Permutation with constrained repetititons

Question

The question is as follows:

How many ways can 12 identical white and 12 identical black pawns be placed on the black squares of an 8 x 8 chessboard

My answer was $\frac{32!}{12!*12!}$

But the correct answers is $\frac{32!}{12!*12!*8!}$ How come?

Answer 1

You can choose $12$ places out of $32$ for the white pawns, then $12$ places out of the remaining $20$ for the black pawns.

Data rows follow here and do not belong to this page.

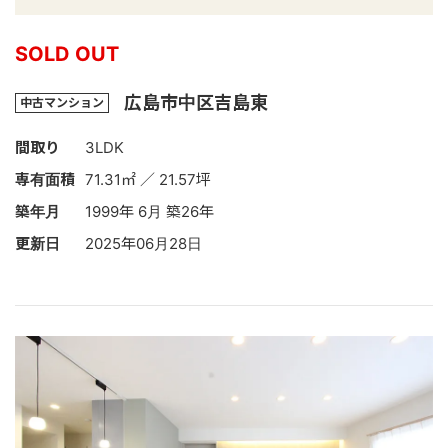
SOLD OUT
広島市中区吉島東
中古マンション
間取り
3LDK
専有面積
71.31㎡ ／ 21.57坪
築年月
1999年 6月 築26年
更新日
2025年06月28日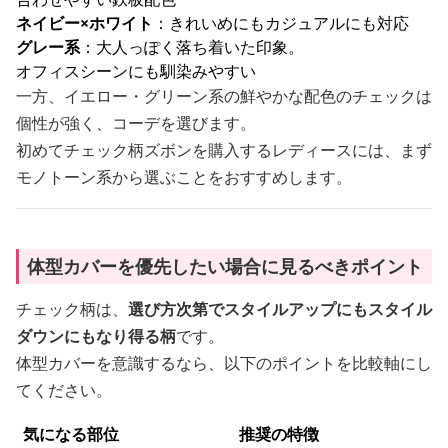
ネイビー×ホワイト
：きれいめにもカジュアルにも対応
グレー系
：大人っぽく落ち着いた印象。
オフィスシーンにも馴染みやすい
一方、イエロー・グリーン系の鮮やかな配色のチェックは
個性が強く、コーデを選びます。
初めてチェック柄ズボンを購入するレディースには、まず
モノトーン系から選ぶことをおすすめします。
体型カバーを優先したい場合に見るべきポイント
チェック柄は、
選び方次第でスタイルアップにもスタイル
ダウンにもなり得る柄
です。
体型カバーを意識するなら、以下のポイントを比較軸にし
てください。
気になる部位
推奨の特徴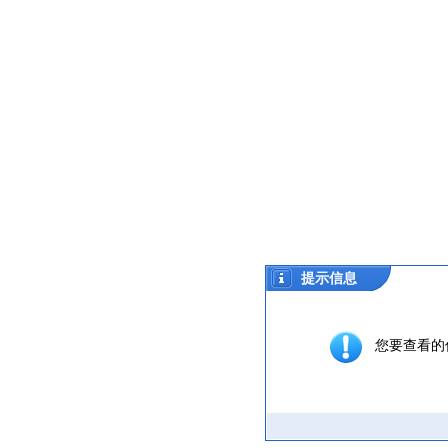
提示信息
您要查看的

$$\binom {32}{12}\cdot \binom {20}{12}=\frac {32!}{12!\cdot 20!}\cdot\frac {20!}{12!\cdot 8!}=\frac {32!}{12!\cdot 12! \cdot 8!}$$

Note that $12+12+8=32$, so this is the formula for splitting the squares between three collections - white pawns, black pawns and empty squares. The formula has to be the same whichever way you count, which explains the three factorials in the denominator. If you wanted twelve black pawns and eight empty squares (the rest being white pawns) you would expect the same result.

Answer 2

First you choose $12$ places out of $32$ for the white: $\binom{32}{12}$ possibilities.

After that you choose $12$ places out of $20$ for the black: $\binom{20}{12}$ possibilities.

That gives a total of $$\binom{32}{12}\binom{20}{12}=\frac{32!}{12!12!8!}$$ possibilities.